_Work instruction_
Look through the data below. Pick out the lines holding the string "Table".

_Dataset section_
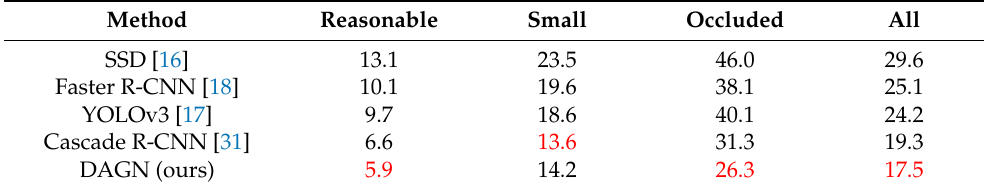
Table 5. Comparisons with the state-of-the-art methods in terms of log average miss rate on the ECP test set. Red color values denote the best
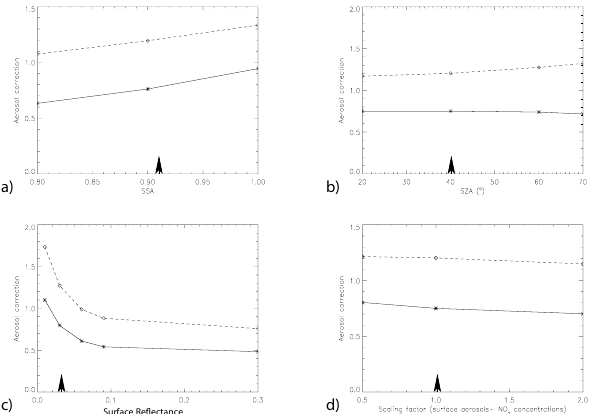
Figure 4. Aerosol correction factor sensitivity to (a) single scat- tering albedo, (b) solar zenithal angle, (c) surface reflectance, and (d) emissions (aerosol and NO 2 surface concentration rescaling). Solid and dashed lines correspond to the case with and without the elevated aerosol layer, respectively. For each parameter, the arrow indicates the value corresponding to the reference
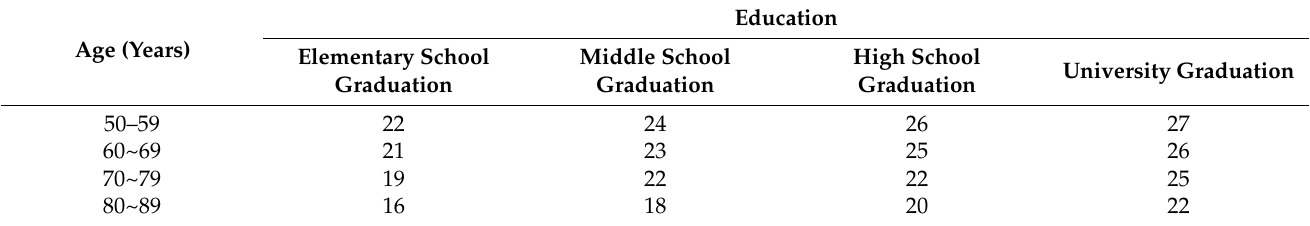
Table 1. Cognitive impairment screening test baseline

_Result_
Table 5. Comparisons with the state-of-the-art methods in terms of log average miss rate on the ECP test set. Red color values denote the best
Table 1. Cognitive impairment screening test baseline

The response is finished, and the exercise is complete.